Alors que le judo féminin africain des moins de 70 kg cherche sa championne, une nouvelle opposition cristallise toutes les attentions depuis 2025. Entre Aina Laura Rasoanaivo Razafy (Madagascar) et Diassonema Mucungui (Angola), la rivalité prend des allures de saga continentale, avec en ligne de mire la suprématie africaine et la course aux points olympiques pour Los Angeles 2028.

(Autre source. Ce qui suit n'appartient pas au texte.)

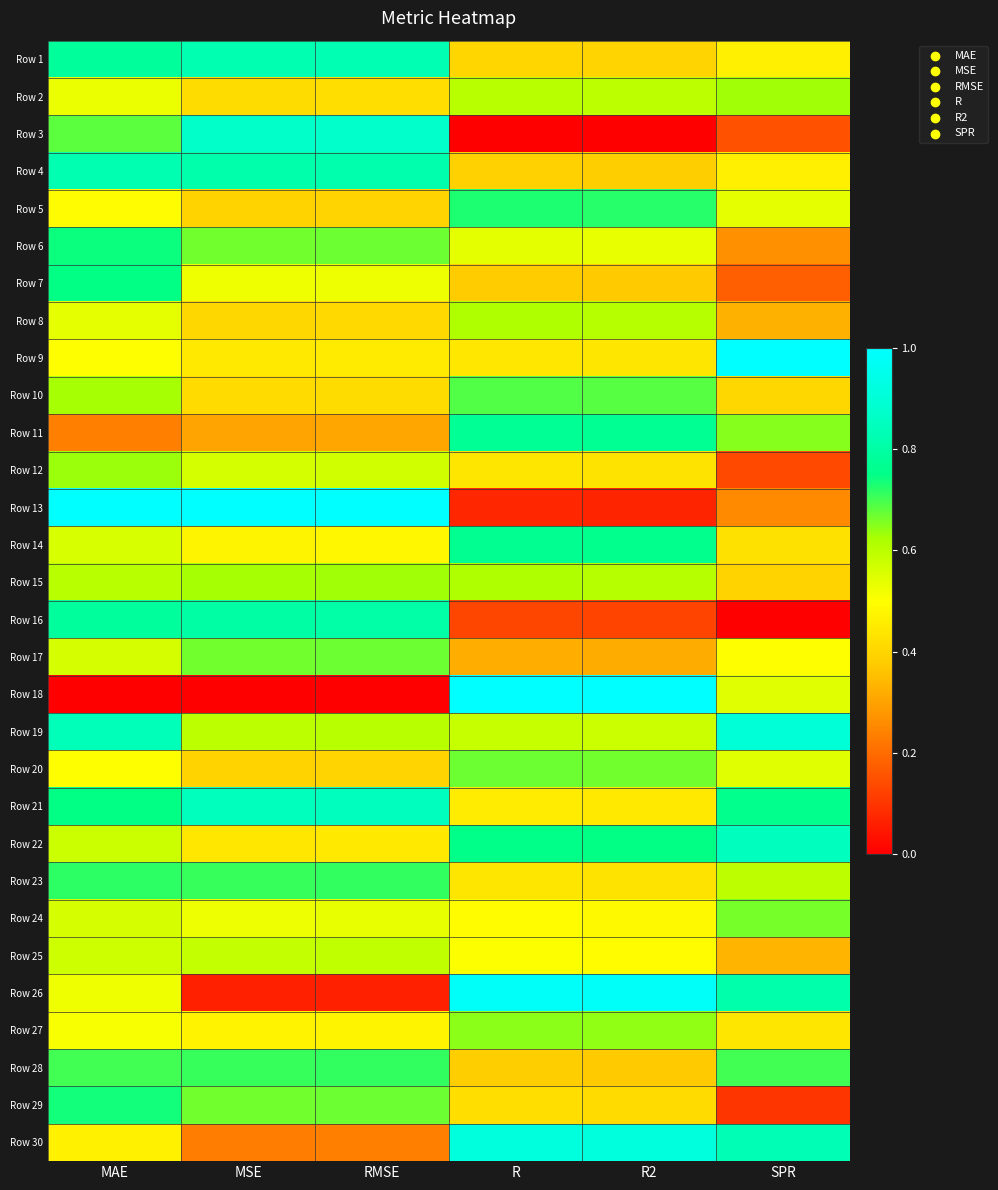

Which label corresponds to the smallest value in the chart?

R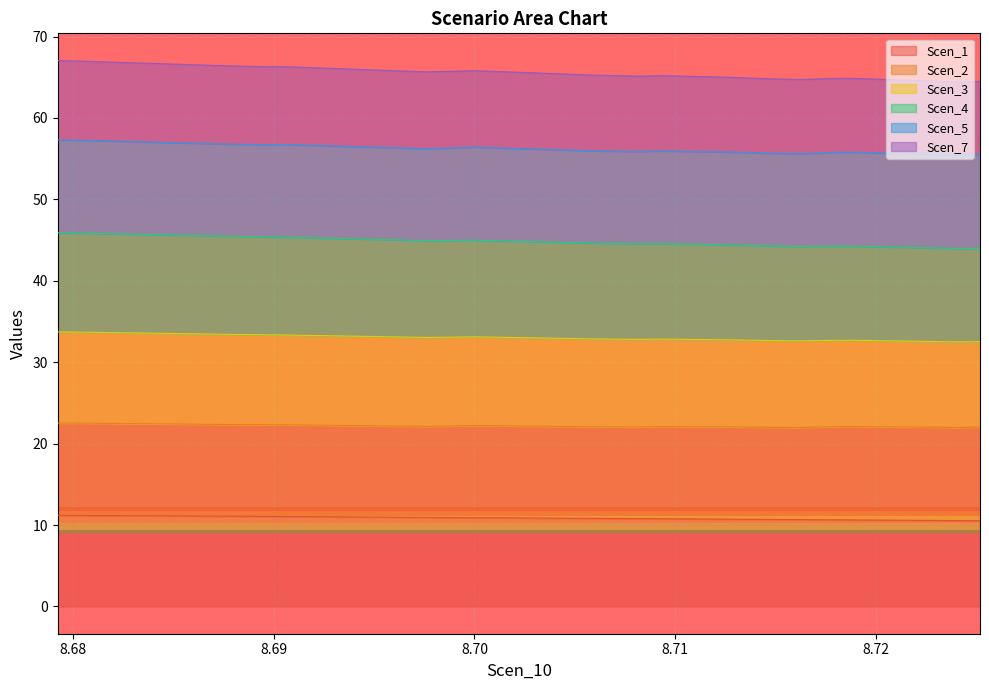

Which series has the widest spread of values?

Scen_4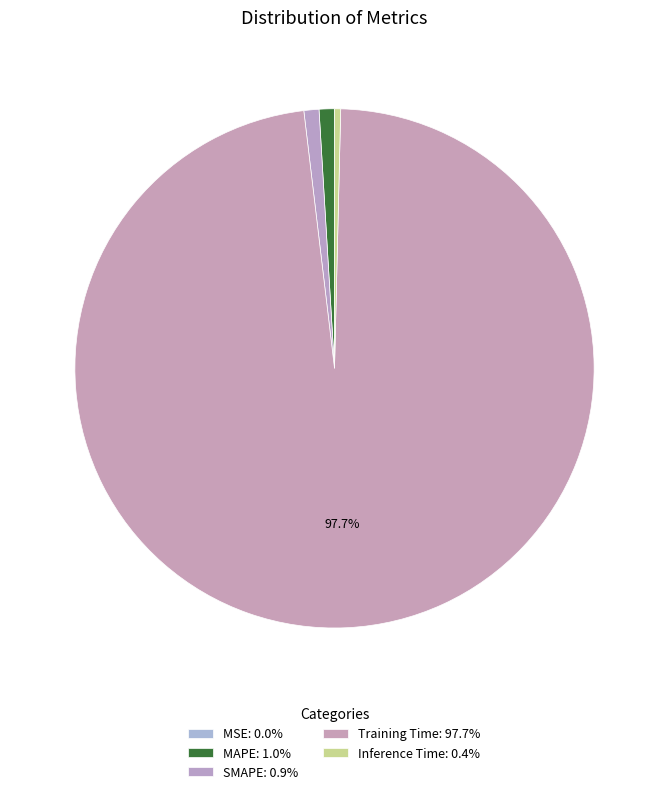

To the nearest percent, what is the combined percentage of SMAPE and MAPE?

2%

Les deux judokates se retrouveront pour la troisième fois cette année, le 28 juillet, sur le tatami du Grand Slam de Lausanne. Tête de série n°6, la Malgache de 22 ans arrive en position de force au classement mondial (18e, 1896 points). L’Angolaise de 30 ans, 8e tête de série et 37e mondiale (1146 points), incarne quant à elle la menace de l’expérience et de la revanche.

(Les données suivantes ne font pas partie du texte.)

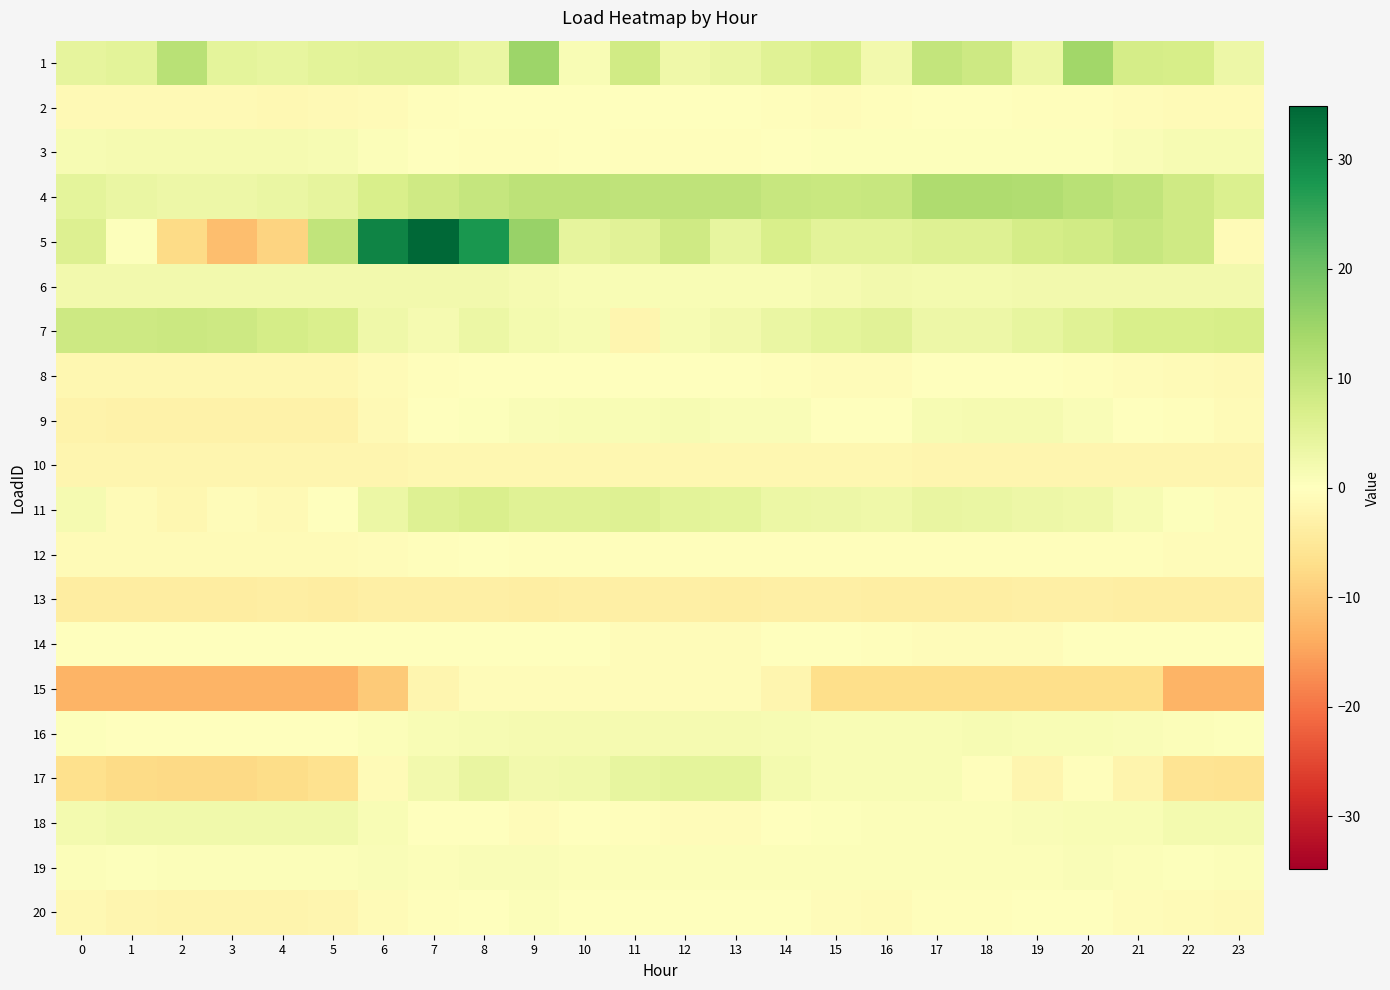

Reading right to left, what are all the values shown in this chart?

1: 23=3.1	22=7.3	21=7.4	20=14.4	19=3.4	18=8.5	17=10.0	16=2.4	15=7.0	14=5.5	13=3.7	12=3.0	11=8.0	10=1.3	9=14.7	8=3.6	7=5.3	6=5.4	5=5.1	4=4.3	3=4.9	2=11.2	1=5.0	0=4.4
2: 23=-1.0	22=-0.9	21=-0.7	20=-0.5	19=-0.3	18=-0.3	17=-0.2	16=-0.5	15=-0.6	14=-0.4	13=-0.2	12=-0.2	11=-0.1	10=-0.2	9=-0.0	8=-0.1	7=-0.4	6=-0.9	5=-1.2	4=-1.4	3=-1.3	2=-1.4	1=-1.3	0=-1.2
3: 23=1.4	22=1.4	21=0.9	20=0.4	19=0.4	18=0.4	17=0.4	16=0.4	15=0.3	14=-0.1	13=-0.4	12=-0.5	11=-0.5	10=-0.0	9=-0.5	8=-0.5	7=0.1	6=0.7	5=1.5	4=1.9	3=1.9	2=1.9	1=1.9	0=1.5
4: 23=6.3	22=8.2	21=10.1	20=11.3	19=12.3	18=12.6	17=12.7	16=9.3	15=9.0	14=9.5	13=10.5	12=10.6	11=10.6	10=10.8	9=10.7	8=9.7	7=8.4	6=6.9	5=4.4	4=3.6	3=3.1	2=3.2	1=3.7	0=4.9
5: 23=-0.9	22=8.2	21=9.3	20=7.9	19=7.4	18=6.0	17=5.8	16=4.9	15=5.0	14=7.0	13=4.1	12=8.2	11=5.2	10=4.4	9=15.4	8=27.8	7=34.8	6=30.6	5=10.1	4=-8.7	3=-11.6	2=-7.6	1=0.4	0=6.0
6: 23=2.3	22=2.2	21=2.2	20=2.2	19=2.2	18=2.2	17=2.2	16=2.2	15=1.7	14=1.1	13=1.1	12=1.1	11=1.1	10=1.1	9=1.7	8=2.2	7=2.2	6=2.2	5=2.3	4=2.3	3=2.3	2=2.3	1=2.3	0=2.3
7: 23=7.3	22=7.0	21=6.9	20=5.7	19=4.1	18=3.0	17=3.1	16=5.2	15=4.8	14=3.7	13=2.4	12=1.4	11=-1.9	10=1.4	9=2.1	8=3.4	7=1.8	6=2.8	5=6.6	4=7.5	3=8.5	2=8.7	1=8.5	0=8.6
8: 23=-1.2	22=-1.0	21=-0.6	20=-0.3	19=-0.1	18=-0.1	17=-0.1	16=-0.7	15=-0.7	14=-0.4	13=-0.1	12=-0.1	11=-0.1	10=0.0	9=0.1	8=0.0	7=-0.3	6=-1.0	5=-1.8	4=-1.8	3=-1.9	2=-1.9	1=-1.8	0=-1.7
9: 23=-0.8	22=-0.5	21=0.1	20=1.0	19=1.8	18=1.7	17=1.6	16=0.1	15=0.2	14=1.0	13=1.1	12=1.5	11=1.2	10=1.3	9=1.0	8=0.4	7=-0.1	6=-1.2	5=-2.8	4=-2.8	3=-2.8	2=-2.7	1=-2.9	0=-2.5
10: 23=-2.1	22=-2.1	21=-2.0	20=-1.9	19=-1.9	18=-1.9	17=-1.9	16=-1.9	15=-1.8	14=-1.8	13=-1.8	12=-1.7	11=-1.7	10=-1.7	9=-1.7	8=-1.8	7=-1.8	6=-2.0	5=-2.1	4=-2.1	3=-2.1	2=-2.1	1=-2.1	0=-2.1
11: 23=-0.7	22=0.5	21=1.6	20=2.8	19=3.1	18=3.7	17=4.0	16=2.8	15=3.2	14=3.4	13=4.8	12=4.9	11=5.7	10=5.7	9=5.6	8=6.7	7=5.9	6=3.3	5=-0.2	4=-1.2	3=-0.7	2=-1.7	1=-1.1	0=1.7
12: 23=-0.7	22=-0.7	21=-0.5	20=-0.4	19=-0.4	18=-0.4	17=-0.3	16=-0.4	15=-0.5	14=-0.5	13=-0.4	12=-0.4	11=-0.3	10=-0.4	9=-0.3	8=-0.2	7=-0.3	6=-0.6	5=-0.9	4=-1.0	3=-1.0	2=-1.0	1=-1.0	0=-1.0
13: 23=-3.8	22=-3.8	21=-3.8	20=-3.5	19=-3.5	18=-3.6	17=-3.6	16=-3.6	15=-3.5	14=-3.5	13=-3.6	12=-3.4	11=-3.4	10=-3.5	9=-3.8	8=-3.4	7=-3.4	6=-3.5	5=-3.9	4=-3.7	3=-3.9	2=-3.9	1=-3.9	0=-3.9
14: 23=-0.2	22=-0.2	21=-0.2	20=-0.2	19=-0.8	18=-0.8	17=-0.8	16=-0.3	15=-0.1	14=-0.1	13=-0.8	12=-0.8	11=-0.6	10=-0.1	9=-0.1	8=-0.1	7=-0.1	6=-0.1	5=-0.1	4=-0.1	3=-0.1	2=-0.1	1=-0.1	0=-0.1
15: 23=-12.8	22=-12.8	21=-6.8	20=-6.8	19=-6.8	18=-6.8	17=-6.8	16=-6.8	15=-6.8	14=-2.2	13=-0.6	12=-0.6	11=-0.6	10=-0.6	9=-0.6	8=-0.6	7=-2.1	6=-9.8	5=-13.0	4=-13.0	3=-13.0	2=-13.0	1=-13.0	0=-13.0
16: 23=0.5	22=0.8	21=1.1	20=1.2	19=1.3	18=1.4	17=1.3	16=1.2	15=1.2	14=1.6	13=1.7	12=1.8	11=1.8	10=1.8	9=1.9	8=1.6	7=1.1	6=0.6	5=0.0	4=-0.1	3=0.1	2=0.1	1=0.2	0=0.3
17: 23=-6.1	22=-5.8	21=-2.2	20=-0.5	19=-2.0	18=-0.3	17=1.3	16=1.2	15=1.1	14=2.1	13=4.8	12=4.8	11=4.2	10=2.7	9=2.3	8=4.0	7=2.4	6=-1.0	5=-6.4	4=-7.3	3=-7.7	2=-7.8	1=-7.6	0=-6.6
18: 23=2.0	22=2.0	21=1.3	20=1.3	19=0.8	18=0.7	17=0.7	16=0.7	15=0.5	14=-0.0	13=-0.7	12=-0.7	11=-0.5	10=-0.2	9=-0.7	8=-0.0	7=0.1	6=1.3	5=2.7	4=2.7	3=2.7	2=2.7	1=2.7	0=2.2
19: 23=0.6	22=0.5	21=0.6	20=0.8	19=0.8	18=0.7	17=0.7	16=0.8	15=0.6	14=0.6	13=0.5	12=0.8	11=0.6	10=0.7	9=0.9	8=1.0	7=0.8	6=0.8	5=0.6	4=0.7	3=0.7	2=0.6	1=0.4	0=0.7
20: 23=-1.2	22=-0.9	21=-0.6	20=-0.1	19=-0.2	18=-0.4	17=-0.4	16=-1.1	15=-0.8	14=-0.1	13=0.0	12=0.1	11=-0.2	10=-0.2	9=0.6	8=0.2	7=-0.5	6=-1.1	5=-2.1	4=-2.2	3=-2.2	2=-2.2	1=-2.1	0=-1.6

Leur premier affrontement remonte aux Championnats d’Afrique d’Abidjan en avril 2025. En huitièmes de finale, Laura avait fait parler sa vitesse et sa technique pour l’emporter. Un succès qui semblait alors annoncer le sacre d’une nouvelle génération. Mais le scénario s’est inversé en 2026. À Nairobi, en demi-finale des Championnats d’Afrique, puis en finale de l’African Open de Johannesburg fin juin, Mucungui a imposé sa puissance, son kumikata étouffant et sa maîtrise des phases au sol. Deux victoires qui ont redessiné les rapports de force sur le continent.
« Cette rivalité fait du bien au judo africain », confie un observateur régulier des circuits continentaux. D’un côté, la fougue et l’explosivité de Laura, capable de seoi-nage foudroyants et d’enchaînements renzoku-waza qui déstabilisent les meilleures. De l’autre, la solidité et le combat rapproché d’une Mucungui qui, à 30 ans, sait gérer ses combats avec une maturité redoutable et une efficacité redoutée en ne-waza.
Game of Thrones
Sur le plan statistique, Laura conserve une avance confortable au ranking mondial, grâce à des performances régulières sur le circuit international, notamment une médaille d’argent au Grand Prix de Qingdao et une finale continentale récente. Mucungui, elle, capitalise sur ses titres africains et sa capacité à monter en régime lors des échéances majeures. Un duel de styles qui promet des combats intenses.
Au-delà de la suprématie africaine, l’enjeu est olympique. Chaque point WRL compte double dans une catégorie extrêmement dense, où les Européennes comme Ida Eriksson (n°1), Clémence Eme (n°2) ou Sanne Van Dijke (n°3) fixent le niveau de référence. À Lausanne, dans un tableau relevé, les deux Africaines auront l’occasion de marquer les esprits sur la scène mondiale.